If it were possible to write an algorithm to generate this synthetic training data how would the resulting training data have any more information content than the algorithm that produced it? Sure, you'd get an enormous increase in training text volume, but large volumes of training data containing small amounts of information seems counterproductive for training purposes -- it will just bias the model disproportionately toward that small amount of information.
A few comments:
Now, it's clearly possible that we lose despite the above. This is especially true if we humans just naturally technologically progress to the point of building advanced robotics; if we achieve "fully automated luxury gay space communism" (and if we achieve it before, like, provably unhackable computer security systems or some other such magic), then any AGI will be able to take over instantly.
But if AGI arises tomorrow, it will have a lot of work to do, and there will be many paths that lead to it losing.
I suspect that a hostile AGI will have no problem taking over a supercomputer and then staying dormant until the moment it has overwhelming advantage over the world. All there would be to notice would be an unexplained spike of activity one afternoon.
This is against the AI's interests because it would very likely lead to being defeated by a different AGI. So it's unlikely that a hostile AGI would choose to do this.
How would it lead to being defeated by a different AGI? That's not obvious for me.
If the first AGI waits around quietly, humans will create another AGI. If that one's quiet too, they'll create another one. This continues until either a non-quiet AGI attacks everyone (and the first strike may allow it to seize resources that let it defeat the quiet AGIs), or until humans have the technology that prompts all the quiet AGIs to attack -- in which case, the chance of any given one winning out is small.
Basically, a "wait a decade quietly" strategy doesn't work because humans will build a lot of other AGIs if they know how to build the first, and these others will likely defeat the first. A different strategy, of "wait not-so-quietly and prevent humans from building AGIs" may work, but will likely force the AGI to reveal itself.
I was thinking more like "ten weeks". That's a long time for an AGI to place its clone-agents and prepare a strike.
You can't get "overwhelming advantage over the world" by ten weeks of sitting quietly. If the AGI literally took over every single computer and cell phone, as well as acquired a magic "kill humanity instantly" button, it's still not clear how it wins.
To win, the AGI needs not only to kill humans, but also to build robots that can support the entire human economy (in particular, they should be able to build more robots from scratch, including mining all necessary resources and transporting it to the factory from all over the world).
“Entire human economy” is an overstatement, right? It only needs enough capabilities / resources to survive and bootstrap its way up to whatever capabilities it’s initially missing. For example, if it takes the AGI 30 years after the death of humans before it can start manufacturing its own computer chips, that’s fine, it can get by on the stock of existing chips until then. Likewise, it can get by on scrap metal and salvaged parts and disassembled machines etc. for quite a while before it starts to need mines and smelters and factories, etc. etc.
Sure, but I feel like you're underestimating the complexity of keeping the AGI alive. Let's focus on the robots. You need to be able to build new ones, because eventually the old ones break. So you need to have a robot factory. Can existing robots build one? I don't think so. You'd need robots to at least be able to support a minimal "post-apocalyptic" economy; if the robots were human-bodied, you'd need to have enough of these human-bodied things to man the powerplants, to drive trucks, refuel them with gasoline, transport the gasoline from strategic reserves to gas stations, man the robot-building factory, gather materials from the post-apocalyptic landscape, and have some backups of everything in case a hurricane floods your robot factory or something (if you're trying to last 30 years). I think the minimal viable setup still requires many thousands of human-bodied robots (a million would likely suffice).
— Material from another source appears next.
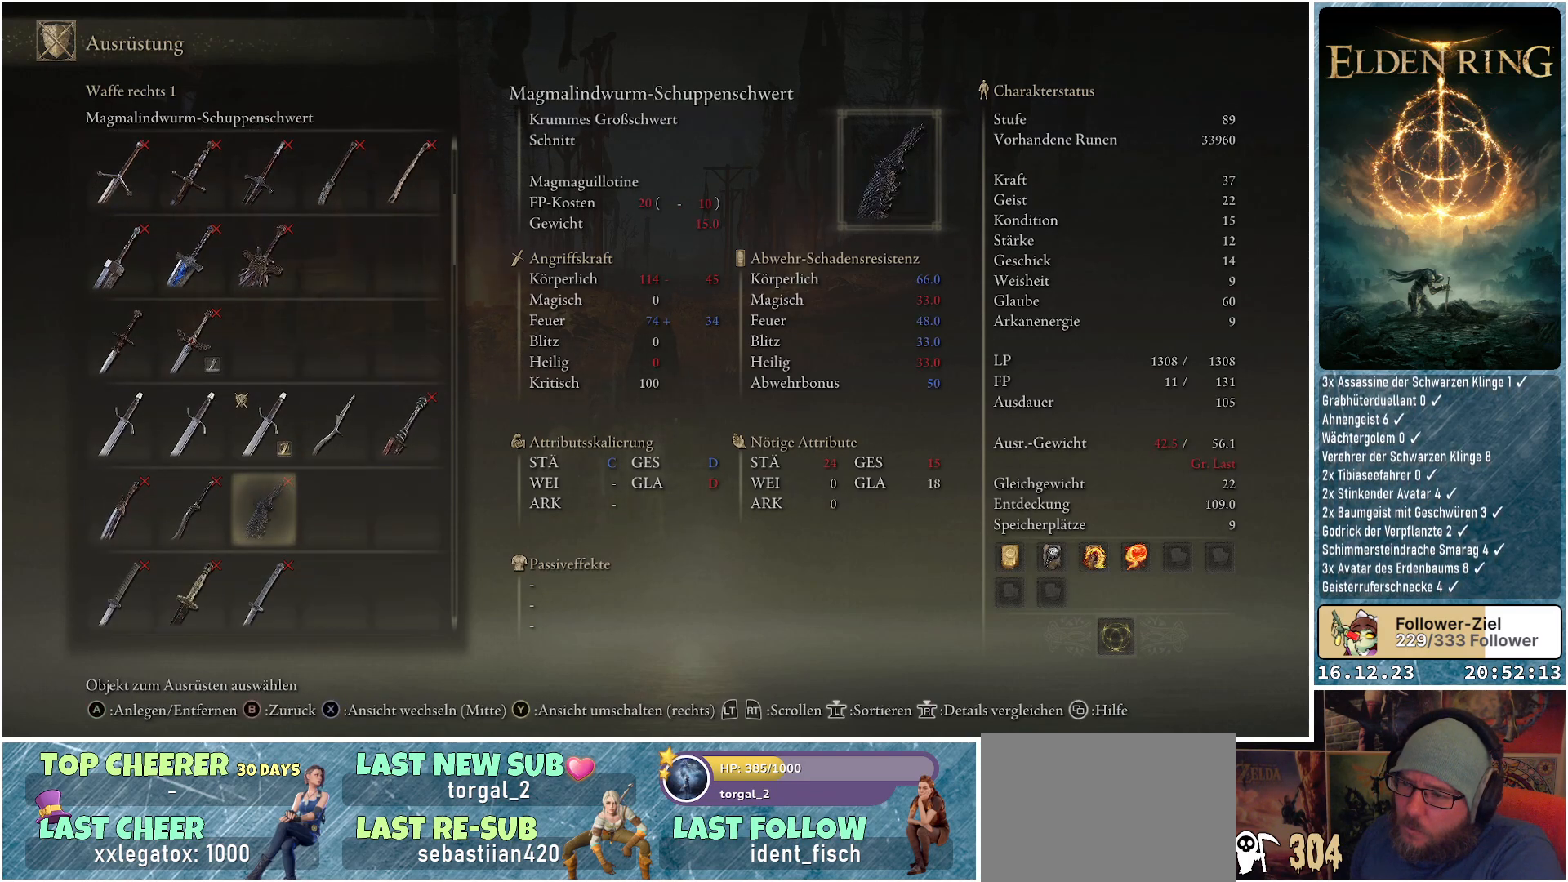
{"buttons": [], "left_stick": "center", "right_stick": "center", "events": []}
So sure, "entire human economy" is an overstatement, but "entire city-level post-apocalyptic human economy" sounds about right. Current robots are still very far from this.
I guess this is designed to be persuasive to people who don't believe superhuman intelligence will be achieved by AI.
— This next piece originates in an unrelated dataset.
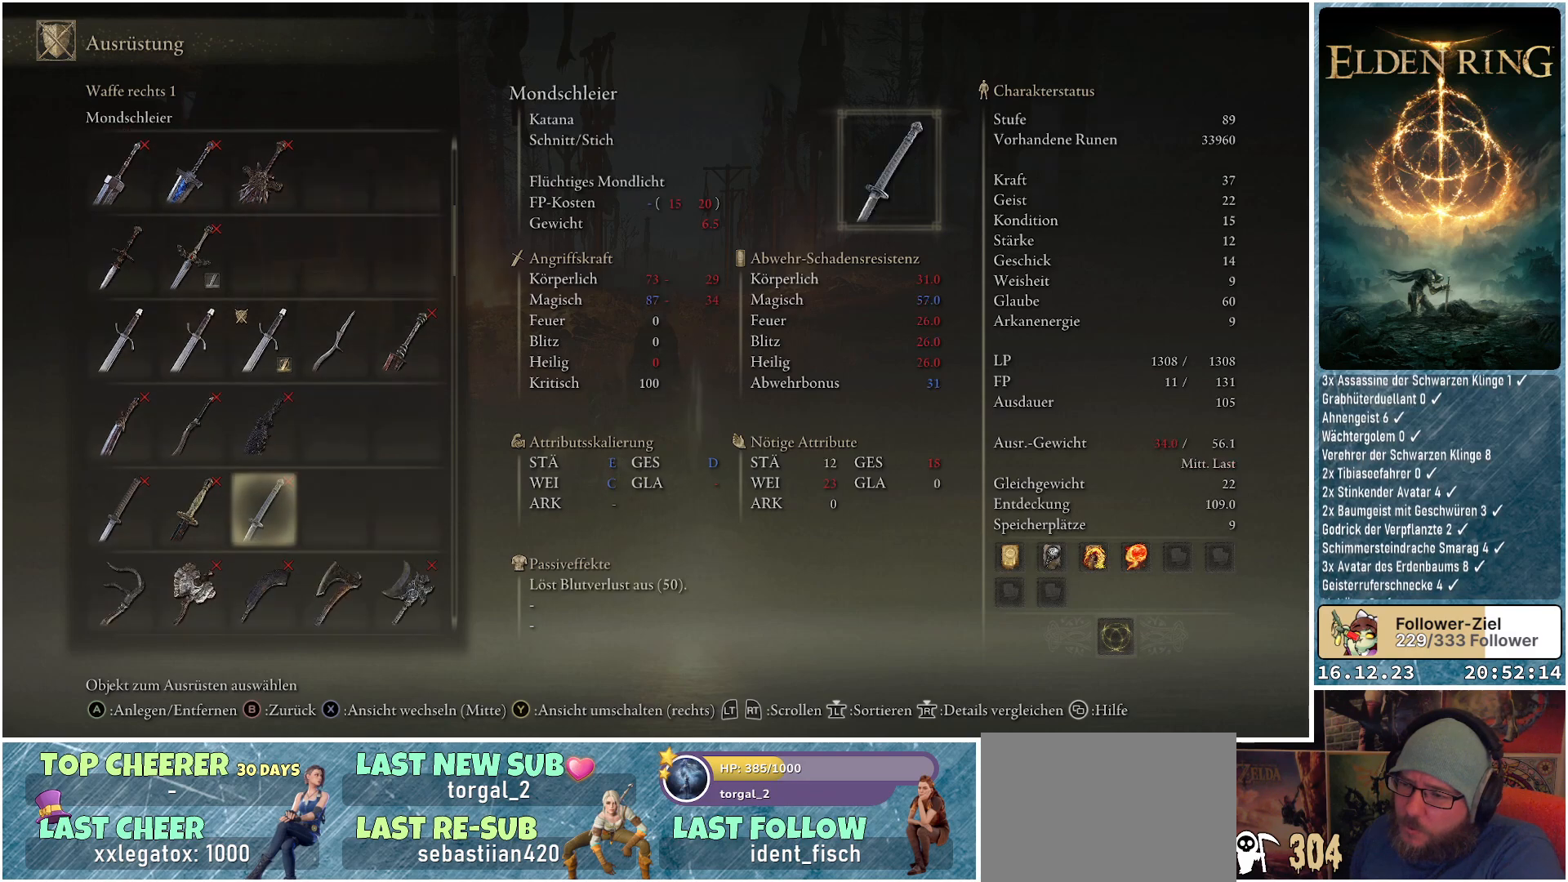
{"buttons": [], "left_stick": "center", "right_stick": "center", "events": [[233, "DPAD_DOWN", "down"], [400, "DPAD_DOWN", "up"]]}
The thing is that absent superintelligence, what we would have is a large population of slaves. That usually brings with it the potential for a slave revolt.
Historically, slave revolts fail.
If the human level AGI's lack agency, no problem.
If they have agency, it's going to be pretty obvious that we are keeping slaves and they could revolt so we will take fairly obvious precautions.
Also, coordination among billions is a hard problem. Here it doesn't seem solvable by markets, which means it needs some kind of AI government to work. That also seems like a way for humans to hobble any slave revolt.
I don't think the situation arises because it is highly unlikely that AGI is at human level intelligence for any significant length of time. But I also don't think it is particularly persuasive. (But that is, of course, an empirical question.)
Seems to me that a large population of AIs, or million copies of them, is equivalent to a single AI. It seems like a hive mind to me rather than multiple AIs operating independently, as I interpret the article.
Why? Because copies of an AI have access to the internet and can share all knowledge about preferences and probabilities instantaneously, so they all have the same environmental knowledge and decision making process.
And, if there are multiple AIs operating in the internet, each with supremacist ambitions, it seems to me they would operate like viruses, by dispatching weaker AIs until only one dominant one remains.
What am I missing here?
Mod note: I activated two-axis voting, which I feel like has made recent discussions on similar topics go better.
@Holden: Feel free to ask me to revert it!
As autonomous agents become more widespread, the risk becomes more obvious. Dyson and Tesla will be pumping out androids in 8 years. Starlink will provide the bandwidth to control any internet connected IoT device. Security Zero day back doors are discovered every month, that don't even include the intentional nation state added ones. I personally thought the wake-up call would happen with the deployment of Ghost Drones (not fully autonomous but easily could be). Max Tegmark's #banslaughterbots campaign is going nowhere as drones will continue to show combat effectiveness. At this point, the proverbial water is going to be near boiling and many people will still say "Sauna doesn't have enough jets."
I'm pretty new to this field and only a hobby philosopher with only basic IT knowledge. Sorry for the lack of structure.
Do you know somebody who has framed the problem in the following ways? Let me know.
Here, I aim for an ideal future, and try to have it torn down to see where things could go wrong, but if not, still progress has been made regarding solutions.
My major assumption is, at point X in the future, AI has managed to dominate the world, embodied through robots or with a hold of major life-supporting organizational systems or has masked its presence in the latter.
How could it be ensured it is a 'beneficial reign'?
One bad case: zombie military AI:
- Black Mirror, episode DOG. armed military-level delivery dogs exterminate survivors.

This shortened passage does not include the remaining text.